One example I can give is being able to CS with just auto attacks. This takes a lot of practice and time from the individual, but if you're able to do it, it is almost ALWAYS worth it to not expend mana to finish minions until you're a higher level, trying to wave clear, or have some kind of gimmick that makes it worth doing (like Annie Q refunding mana on kill, or Veigar/Nasus Q giving stacks). Lets say your opponent uses all their mana just trying to kill minions because they aren't good at last hitting. This gives you an easy advantage because you will have mana to use your spells to harass them and they are OOM and can't trade back. In this case your opponent has to basically make a choice. They either need to port back and lose gold/experience or stay there and lose gold and POSSIBLY experience if you can zone them off far enough. This will basically guarantee that you will have the experience advantage so you will hit level 6 first and will be able to turn your level 6 power spike into a kill, snowballing you further ahead of your opponent both gold AND experience wise.

I feel I kind of went off on a tangent, but this is just one example of something that I understand and can execute or if it is being done to me, I know to play back more because I KNOW they will hit 6 BEFORE me and that if I'm too close to them, they will immediately turn onto me and try to kill me. Of course, this scenario was used with the assumptions that you're both mana using champions and both have an actual level 6 ultimate (not Jayce, Nid, Karma), but I feel this is enough of an explanation of one thing of the early laning phase that understanding helps you do better. As you get better, you just know these kind of things intuitively and can do them naturally, instead of having to "waste" time to think about it and you will just "know" that you can/can't do it. Of course some calls aren't 100%, but you usually make those even if they are risky because you're in such a BAD position already, doing it can't SCREW you even more then you already are. Just knowing all of these things adds up overtime and is able to allow you to perform at a better level compared to your opponents, which in turns allows them to usually come out ahead with the W. In general, the only things you can "easily" practice on your own is CSing and learning your champions abilities. Everything else you need to basically experiment with in a live game because each game is different and you will be going against different champions in different games, so the way you will execute something in one game can be drastically different then another one. If you work on all these things, eventually you'll be able to play at a higher level then you currently are at yourself and will most likely be able to look back on it and go "damn I sucked." Oh and just to let you know, you will most likely thing that no matter WHAT level you get to unless you win like worlds, but even then I'm pretty sure you would make mistakes in the game that make you shake your head in shame at yourself.

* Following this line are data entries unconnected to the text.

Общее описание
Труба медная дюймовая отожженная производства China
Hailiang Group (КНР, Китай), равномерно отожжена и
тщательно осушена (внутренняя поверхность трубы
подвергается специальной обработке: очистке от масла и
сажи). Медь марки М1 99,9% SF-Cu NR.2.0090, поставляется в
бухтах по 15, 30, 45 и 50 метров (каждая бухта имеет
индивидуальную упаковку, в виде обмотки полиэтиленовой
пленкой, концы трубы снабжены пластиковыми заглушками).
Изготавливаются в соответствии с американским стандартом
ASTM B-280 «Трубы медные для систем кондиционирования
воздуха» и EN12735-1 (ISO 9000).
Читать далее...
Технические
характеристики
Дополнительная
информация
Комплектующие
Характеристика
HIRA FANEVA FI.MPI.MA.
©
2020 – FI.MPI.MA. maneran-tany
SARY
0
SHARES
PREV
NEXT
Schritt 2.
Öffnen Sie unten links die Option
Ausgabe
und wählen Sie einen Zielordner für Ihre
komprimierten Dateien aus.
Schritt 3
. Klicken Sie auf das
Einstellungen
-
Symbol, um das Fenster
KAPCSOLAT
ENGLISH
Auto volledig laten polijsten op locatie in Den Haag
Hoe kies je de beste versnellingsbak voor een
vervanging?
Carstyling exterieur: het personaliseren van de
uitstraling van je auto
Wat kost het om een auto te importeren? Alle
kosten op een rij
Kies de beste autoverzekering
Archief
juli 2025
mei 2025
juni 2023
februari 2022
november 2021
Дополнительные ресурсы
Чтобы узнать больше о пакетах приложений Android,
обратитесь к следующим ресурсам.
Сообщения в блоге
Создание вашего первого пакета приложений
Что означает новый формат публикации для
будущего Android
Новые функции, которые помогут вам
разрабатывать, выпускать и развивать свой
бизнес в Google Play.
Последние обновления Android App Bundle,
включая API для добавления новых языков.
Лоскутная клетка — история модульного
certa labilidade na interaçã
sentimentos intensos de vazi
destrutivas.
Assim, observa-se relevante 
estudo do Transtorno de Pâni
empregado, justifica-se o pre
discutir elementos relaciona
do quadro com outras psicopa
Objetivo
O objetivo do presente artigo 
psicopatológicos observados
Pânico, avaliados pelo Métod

TeemoHunter133711/9/2014, 5:18:47 AM1 votes

they do well because they have experience against their enemy laner. thats why they dont answer u.

there is nothing to be said. he has experience with all champions and all sorts of situation because he is a smurf while you and the enemy doesnt.

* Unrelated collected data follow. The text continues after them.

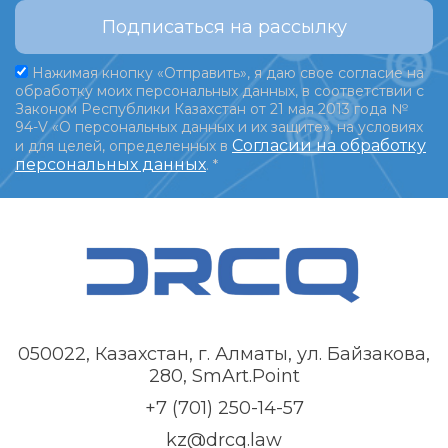
Подписаться на рассылку
Нажимая кнопку «Отправить», я даю свое согласие на
обработку моих персональных данных, в соответствии с
Законом Республики Казахстан от 21 мая 2013 года №
94-V «О персональных данных и их защите», на условиях
Согласии на обработку
и для целей, определенных в
персональных данных
.
*
050022, Казахстан, г. Алматы, ул. Байзакова,
280, SmArt.Point
+7 (701) 250-14-57
kz@drcq.law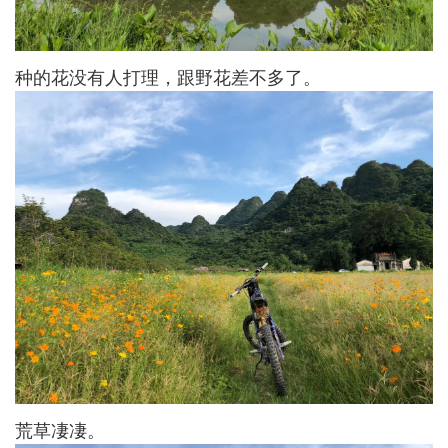
种的花没有人打理，跟野花差不多了。
荒草凄凄。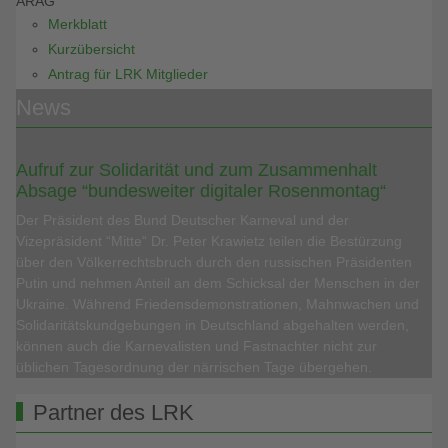
ARAG
Merkblatt
Kurzübersicht
Antrag für LRK Mitglieder
News
Aufruf zur Solidarität und zum Zusammenhalt
Absage “bundesweiter digitaler Rosenmontag“
Der Präsident des Bund Deutscher Karneval und der
Vizepräsident “Mitte“ Dr. Peter Krawietz teilen die Bestürzung
über den Völkerrechtsbruch durch den russischen Präsidenten
Putin und nehmen Anteil an dem Schicksal der Menschen in der
Ukraine. Während Friedensdemonstrationen, Mahnwachen und
Solidaritätskundgebungen in Deutschland abgehalten werden,
können auch die Karnevalisten und Fastnachter nicht zur
üblichen Tagesordnung der närrischen Tage übergehen.
Partner des LRK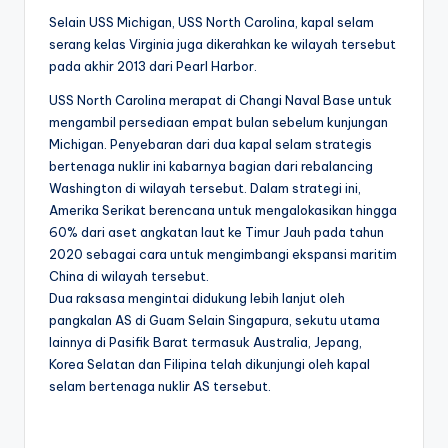
Selain USS Michigan, USS North Carolina, kapal selam
serang kelas Virginia juga dikerahkan ke wilayah tersebut
pada akhir 2013 dari Pearl Harbor.
USS North Carolina merapat di Changi Naval Base untuk
mengambil persediaan empat bulan sebelum kunjungan
Michigan. Penyebaran dari dua kapal selam strategis
bertenaga nuklir ini kabarnya bagian dari rebalancing
Washington di wilayah tersebut. Dalam strategi ini,
Amerika Serikat berencana untuk mengalokasikan hingga
60% dari aset angkatan laut ke Timur Jauh pada tahun
2020 sebagai cara untuk mengimbangi ekspansi maritim
China di wilayah tersebut.
Dua raksasa mengintai didukung lebih lanjut oleh
pangkalan AS di Guam Selain Singapura, sekutu utama
lainnya di Pasifik Barat termasuk Australia, Jepang,
Korea Selatan dan Filipina telah dikunjungi oleh kapal
selam bertenaga nuklir AS tersebut.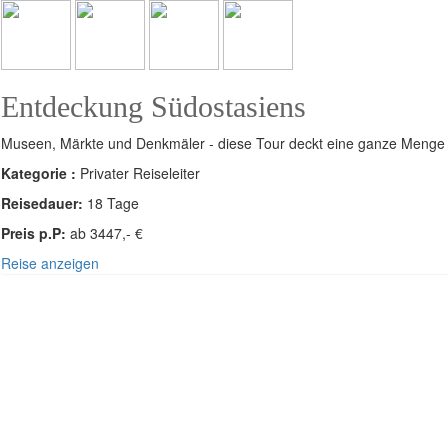
Entdeckung Südostasiens
Museen, Märkte und Denkmäler - diese Tour deckt eine ganze Menge a
Kategorie :
Privater Reiseleiter
Reisedauer:
18 Tage
Preis p.P:
ab 3447,- €
Reise anzeigen
S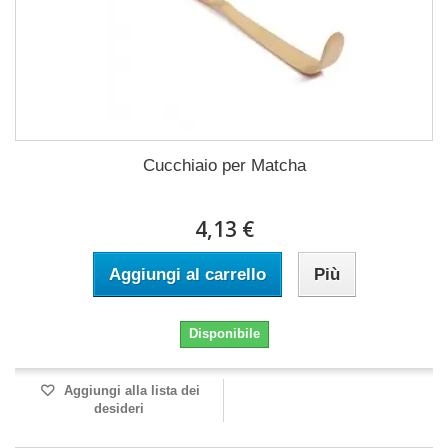
Cucchiaio per Matcha
4,13 €
Aggiungi al carrello
Più
Disponibile
Aggiungi alla lista dei
desideri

so the only thing u have to understand is to read / watch videos/pros. and just basically play the game and keep lvling u, and once u are lvl 30 and u keep playing the game u will just get better.

edit: and most of the smurfs arent that good, they look good because they have an edge over the new people. but if u find out about their main, they are some bronze/silver noob that acts hard.

Bismuthinite11/9/2014, 10:35:30 AM1 votes

Focus on map objectives. Dragon is up? Get him. Enemy team has 4 bot? Take their turrets.

Oh and use wards.

Yandere Carry11/9/2014, 7:47:25 AM1 votes

well, to be honest it just comes with experience and actively learning. A lot of things don't have a straight "yes/no" do "x/y" answer. For example, I know I'm stronger than X champ all things being equal, should I try to all-in them? Depends... what summoners do they have, how much mana does each champ have, have either of you used any abilities recently, who is the jungler for each team, what time is it(ergo where the jungler is likely to be) etc.